The GOP is stampeding toward an absolutist rejection of climate science that appears unmatched among major political parties around the globe, even conservative ones.

Now the “Post Partisan Power” authors argue that their technology-focused approach will attract votes more easily because even conservatives should be willing to support relatively small (in budget terms) government funding for straightforward research. After all, the federal government spends nearly $90 billion a year on defense research, and $30 billion a year on medical research, and there’s no general outcry for the elimination of the National Institutes of Health, presumably because everyone likes finding cures for diseases. But given the virulent anti-spending rhetoric coming from the Tea Party, I’m a little skeptical that it will be much easier to get a Republican-controlled Congress to agree to spend an additional $25 billion a year on energy research—especially if they don’t believe man-made climate change exists or is a problem. (Yes, there are good reasons to support a shift to cleaner energy even if you put climate change aside—dependence on foreign oil, traditional air pollutants—but it hardly justifies a big government program.) As David Roberts points out at Grist, the politics of public investment on energy might not be a lot easier than the politics of climate change.

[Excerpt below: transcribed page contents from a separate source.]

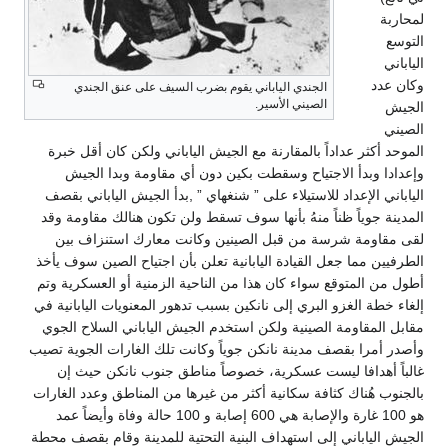
لمحاربة
التوسع
الياباني
وكان عدد
الجندي الياباني يقوم بضرب السيف على عنق الجندي
الصيني الأسير.
الجيش
الصيني
الموحد أكثر عداداً بالمقارنة مع الجيش الياباني ولكن كان أقل خبرة
وإعدادا وبدأ الاجتياح وسقطت بكين دون أي مقاومة وبدا الجيش
الياباني الإعداد للاستيلاء على ” شنغهاي ” ,بدأ الجيش الياباني بقصف
المدينة جوياً ظناً منهُ بأنها سوف تسقط ولن تكون هنالك مقاومة وقد
لقى مقاومة شرسة من قبل الصينين وكانت معارك استنزاف بين
الطرفيين مما جعل القيادة اليابانية تعلن بأن اجتياح الصين سوف يأخذ
أطول من المتوقع سواء كان هذا من الناحية الزمنية أو العسكرية وتم
إلغاء خطة الغزو البري إلى نانكين بسبب تدهور المعنويات اليابانية في
مقابل المقاومة الصينية ولكن استخدم الجيش الياباني السلاح الجوي
وأصدر أمرا بقصف مدينة نانكن جوياً وكانت تلك الغارات الجوية تصيب
غالباً أهدافا ليست عسكرية، خصوصاً مناطق جنوب نانكن حيث إن
بالجنوب هُناك كثافة سكانية أكثر من غيرها من المناطق وعدد الغارات
هو 100 غارة والإصابة هي 600 إصابة و 100 حالة وفاة وأيضاً عمد
الجيش الياباني إلى استهداف البنية التحتية للمدينة وقام بقصف محطة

That said, I still think an investment, research-focused approach like the one outlined in “Post Partisan Power” is still the way to go—in part because cap-and-trade will always be politically tricky. Some parts of the country (the Midwest and the South especially) are far more dependent on fossil fuels for electricity and would be hit harder by a cap. And I think you can build a bigger coalition around an investment, research and energy-focused approach, rather than one focusing tightly on the question of climate change. As the success of the Climate and Energy Project in redder-than-red Kansas shows, there are Americans out there who would never call themselves environmentalists and might picket Al Gore, but who still care about saving energy and moving to renewable power. (Maybe they’d be OK with calling themselves “climate hawks,” as Roberts has written.) A truly bipartisan approach on energy and climate won’t be easy—sometimes, especially right before an election, it seems completely impossible—but it’s the only approach we can hope for, if we still hope.